当前位置:网站首页>Tensorflow—Neural Style Transfer
Tensorflow—Neural Style Transfer
2022-07-03 10:27:00 【JallinRichel】
Style transfer [Style_transfer] Learning notes ——Tensorflow
- The actual effect of the tutorial is shown
- Overview of style transfer & The implementation idea of this tutorial
- Preparation
- Code implementation
- Thank you for watching !!!
explain : This article is for the author to learn Tensorflow Study notes during the official tutorial , Now it is sorted out for your reference . You can read and learn this article as the Chinese translation of the official tutorial . The code of this tutorial is consistent with the official code , There are only a few minor changes .
Tensorflow The official tutorial link is attached at the end of the article .
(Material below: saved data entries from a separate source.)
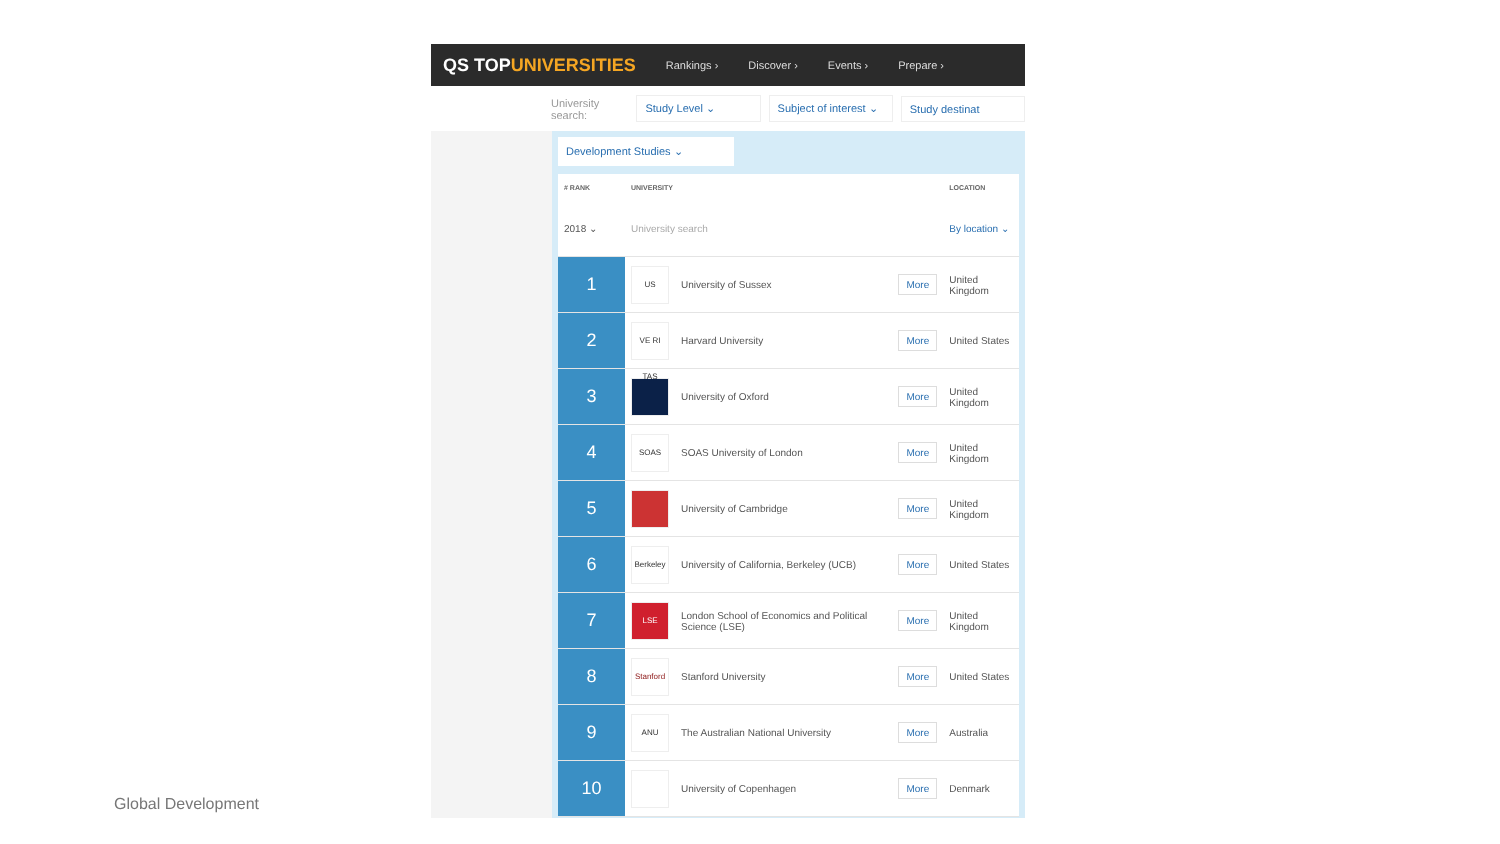QS TOPUNIVERSITIES
Rankings › Discover › Events › Prepare ›
University search: Study Level ⌄ Subject of interest ⌄ Study destinat
Development Studies ⌄
| # RANK | UNIVERSITY | | | LOCATION |
| --- | --- | --- | --- | --- |
| 2018 ⌄ | University search | | | By location ⌄ |
| 1 | US | University of Sussex | More | United Kingdom |
| 2 | VE RI TAS | Harvard University | More | United States |
| 3 | | University of Oxford | More | United Kingdom |
| 4 | SOAS | SOAS University of London | More | United Kingdom |
| 5 | | University of Cambridge | More | United Kingdom |
| 6 | Berkeley | University of California, Berkeley (UCB) | More | United States |
| 7 | LSE | London School of Economics and Political Science (LSE) | More | United Kingdom |
| 8 | Stanford | Stanford University | More | United States |
| 9 | ANU | The Australian National University | More | Australia |
| 10 | | University of Copenhagen | More | Denmark |
Global Development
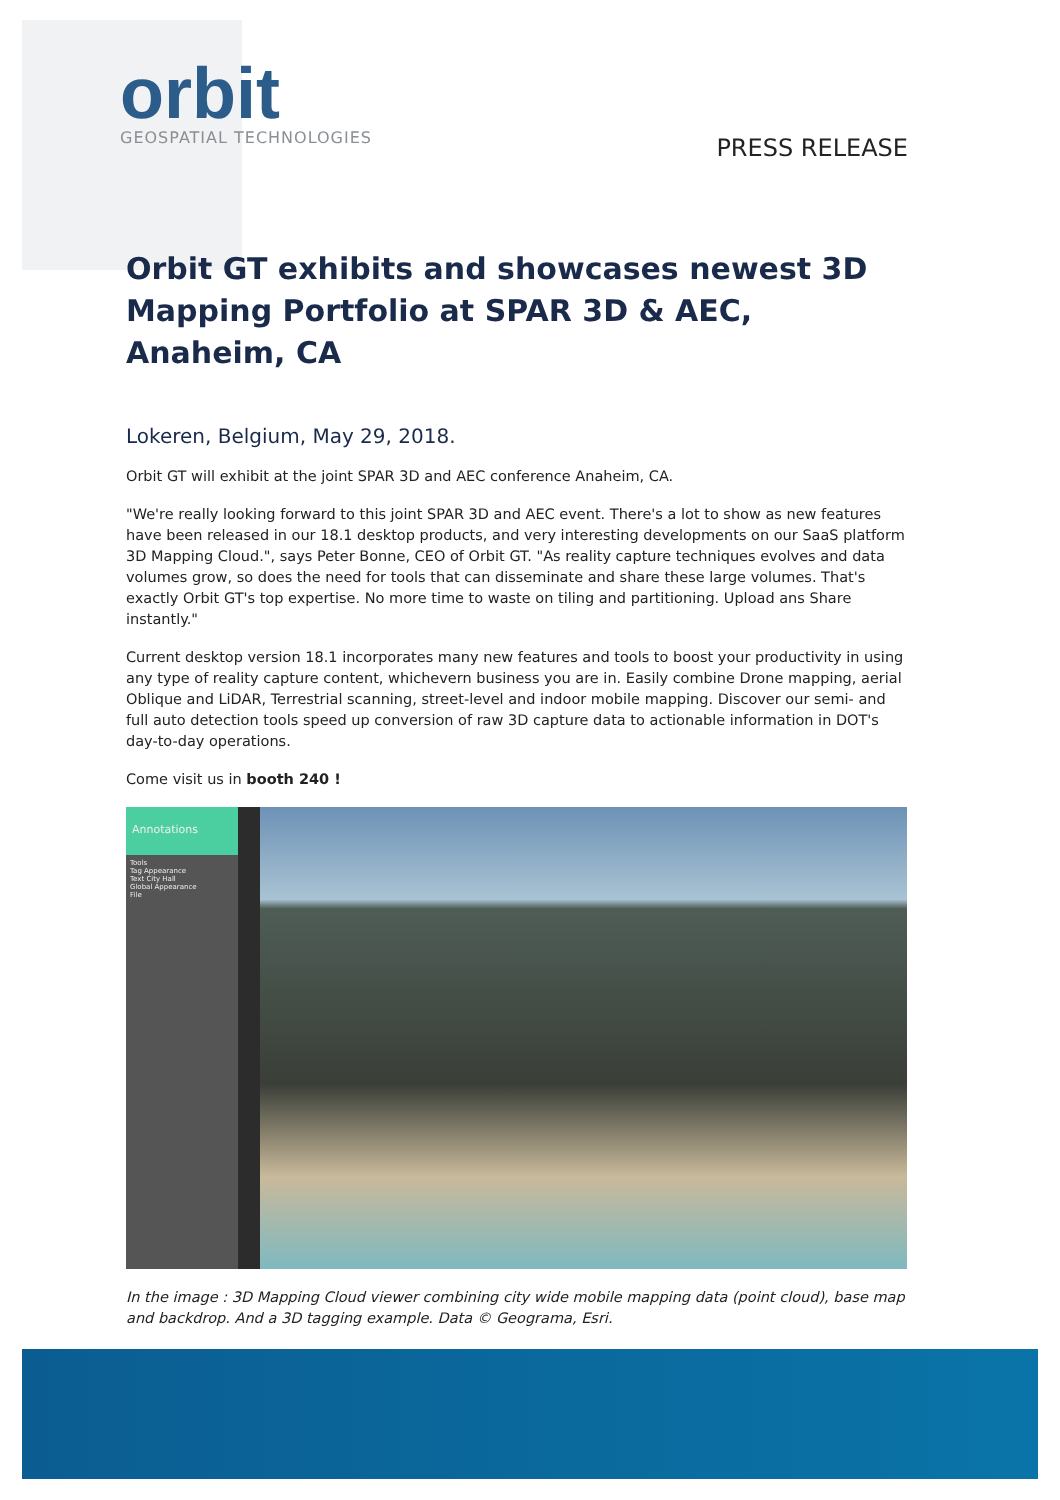orbit
GEOSPATIAL TECHNOLOGIES
PRESS RELEASE
Orbit GT exhibits and showcases newest 3D Mapping Portfolio at SPAR 3D & AEC, Anaheim, CA
Lokeren, Belgium, May 29, 2018.
Orbit GT will exhibit at the joint SPAR 3D and AEC conference Anaheim, CA.
"We're really looking forward to this joint SPAR 3D and AEC event. There's a lot to show as new features have been released in our 18.1 desktop products, and very interesting developments on our SaaS platform 3D Mapping Cloud.", says Peter Bonne, CEO of Orbit GT. "As reality capture techniques evolves and data volumes grow, so does the need for tools that can disseminate and share these large volumes. That's exactly Orbit GT's top expertise. No more time to waste on tiling and partitioning. Upload ans Share instantly."
Current desktop version 18.1 incorporates many new features and tools to boost your productivity in using any type of reality capture content, whichevern business you are in. Easily combine Drone mapping, aerial Oblique and LiDAR, Terrestrial scanning, street-level and indoor mobile mapping. Discover our semi- and full auto detection tools speed up conversion of raw 3D capture data to actionable information in DOT's day-to-day operations.
Come visit us in booth 240 !
Annotations
Tools
Tag Appearance
Text City Hall
Global Appearance
File
In the image : 3D Mapping Cloud viewer combining city wide mobile mapping data (point cloud), base map and backdrop. And a 3D tagging example. Data © Geograma, Esri.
The actual effect of the tutorial is shown
This tutorial will use pictures 1 With pictures 2 Generate pictures 3
picture 1—— Content picture 1

picture 2—— Style picture 2

picture 3—— Result pictures ( Parameter setting epoch=10, step_per_epoch=100)

Overview of style transfer & The implementation idea of this tutorial
Overview of style transfer
The image passes by The covariance matrix of the feature map obtained after convolution layer can well characterize the texture features of the image , But it will lose location information . But in the task of style transfer , We can ignore the disadvantage of location information loss , Just find a way to represent the texture information of the image , And transfer these texture information to the image that needs to be transferred by style , Complete the task of style migration .
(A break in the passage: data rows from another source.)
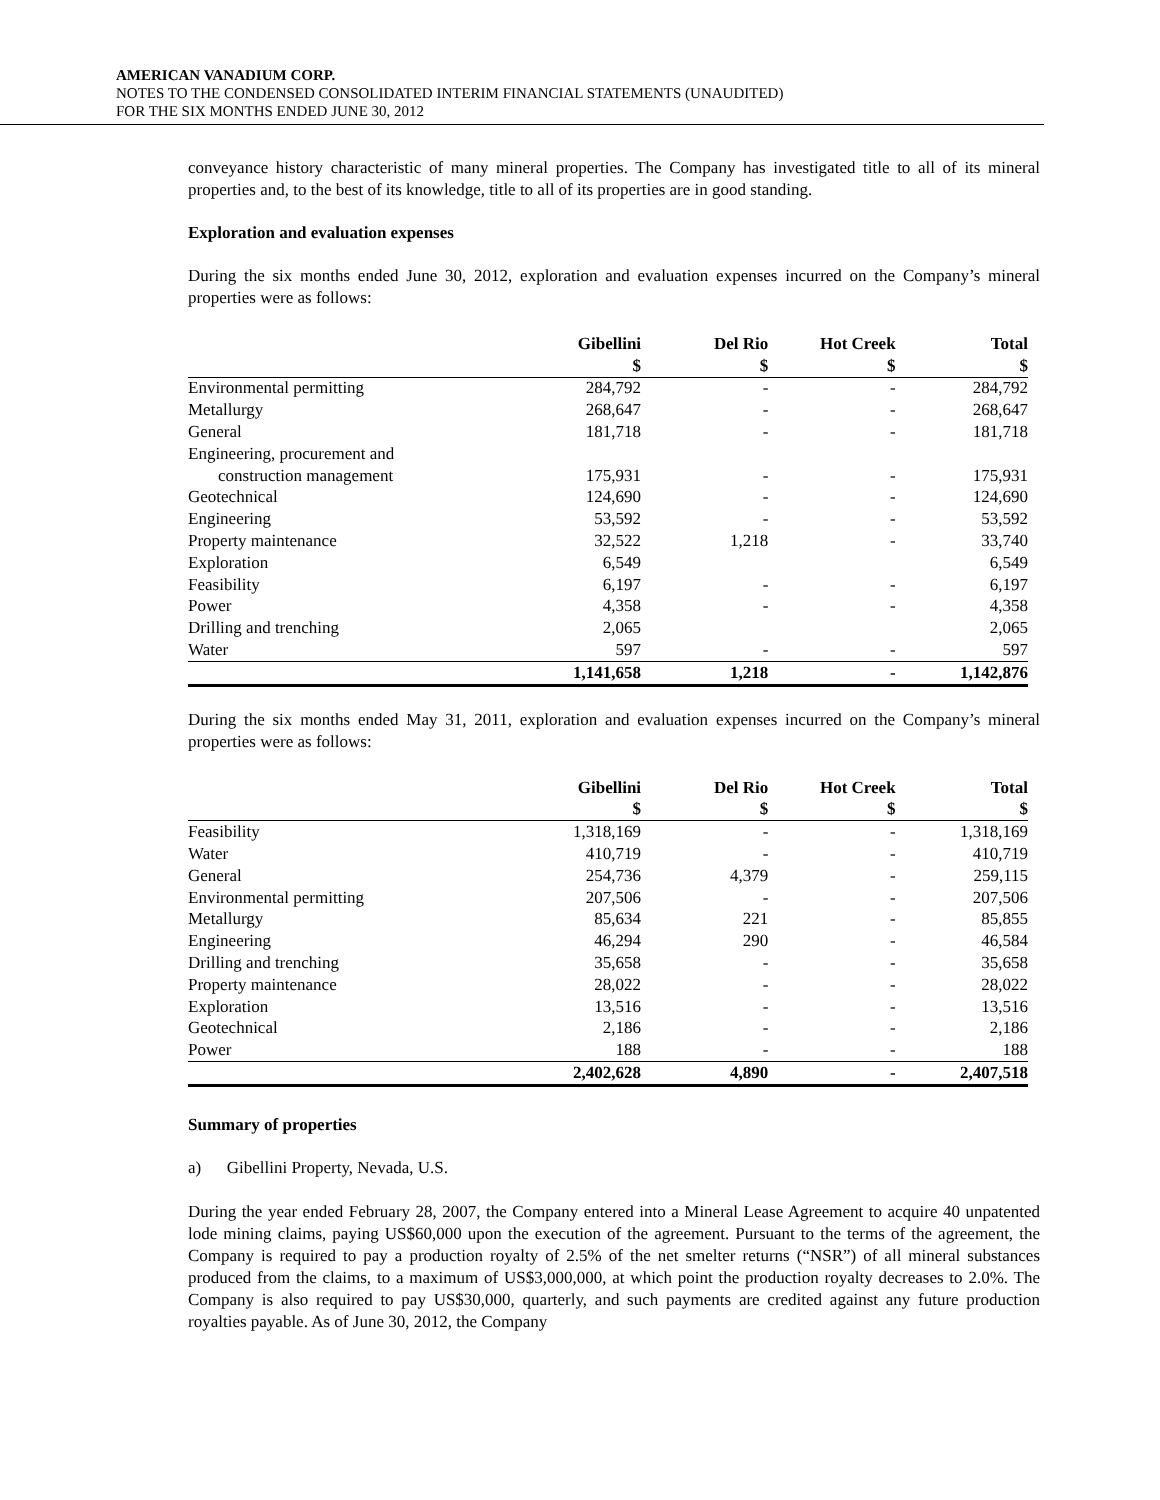AMERICAN VANADIUM CORP.
NOTES TO THE CONDENSED CONSOLIDATED INTERIM FINANCIAL STATEMENTS (UNAUDITED)
FOR THE SIX MONTHS ENDED JUNE 30, 2012
conveyance history characteristic of many mineral properties. The Company has investigated title to all of its mineral properties and, to the best of its knowledge, title to all of its properties are in good standing.
Exploration and evaluation expenses
During the six months ended June 30, 2012, exploration and evaluation expenses incurred on the Company’s mineral properties were as follows:
| | Gibellini | Del Rio | Hot Creek | Total |
| --- | --- | --- | --- | --- |
| | $ | $ | $ | $ |
| Environmental permitting | 284,792 | - | - | 284,792 |
| Metallurgy | 268,647 | - | - | 268,647 |
| General | 181,718 | - | - | 181,718 |
| Engineering, procurement and | | | | |
| construction management | 175,931 | - | - | 175,931 |
| Geotechnical | 124,690 | - | - | 124,690 |
| Engineering | 53,592 | - | - | 53,592 |
| Property maintenance | 32,522 | 1,218 | - | 33,740 |
| Exploration | 6,549 | | | 6,549 |
| Feasibility | 6,197 | - | - | 6,197 |
| Power | 4,358 | - | - | 4,358 |
| Drilling and trenching | 2,065 | | | 2,065 |
| Water | 597 | - | - | 597 |
| | 1,141,658 | 1,218 | - | 1,142,876 |
During the six months ended May 31, 2011, exploration and evaluation expenses incurred on the Company’s mineral properties were as follows:
| | Gibellini | Del Rio | Hot Creek | Total |
| --- | --- | --- | --- | --- |
| | $ | $ | $ | $ |
| Feasibility | 1,318,169 | - | - | 1,318,169 |
| Water | 410,719 | - | - | 410,719 |
| General | 254,736 | 4,379 | - | 259,115 |
| Environmental permitting | 207,506 | - | - | 207,506 |
| Metallurgy | 85,634 | 221 | - | 85,855 |
| Engineering | 46,294 | 290 | - | 46,584 |
| Drilling and trenching | 35,658 | - | - | 35,658 |
| Property maintenance | 28,022 | - | - | 28,022 |
| Exploration | 13,516 | - | - | 13,516 |
| Geotechnical | 2,186 | - | - | 2,186 |
| Power | 188 | - | - | 188 |
| | 2,402,628 | 4,890 | - | 2,407,518 |
Summary of properties
a) Gibellini Property, Nevada, U.S.
During the year ended February 28, 2007, the Company entered into a Mineral Lease Agreement to acquire 40 unpatented lode mining claims, paying US$60,000 upon the execution of the agreement. Pursuant to the terms of the agreement, the Company is required to pay a production royalty of 2.5% of the net smelter returns (“NSR”) of all mineral substances produced from the claims, to a maximum of US$3,000,000, at which point the production royalty decreases to 2.0%. The Company is also required to pay US$30,000, quarterly, and such payments are credited against any future production royalties payable. As of June 30, 2012, the Company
In this tutorial , We use Clem matrix instead of covariance matrix , It can describe the autocorrelation of global features .
The implementation idea of this tutorial
In this tutorial , We start from the trained image classification network VGG19 Select the middle layer to extract the texture features of the image .
The official tutorial also introduces the use of Tensorflow_Hub Examples of direct and rapid style migration , In this article, we will not repeat .
Preparation
Software preparation
- install anaconda The latest version 3, Click on Download Select the corresponding version to download ;( It is recommended to use GPU edition )
The author's CPU by Intel Core i5-8300H CPU @ 2.30GHz 2.30 GHz - This tutorial USES Python 3.7.7 edition
- install Tensorflow、Keras、Matplotlib、Numpy
Data preparation ( Download content and style pictures )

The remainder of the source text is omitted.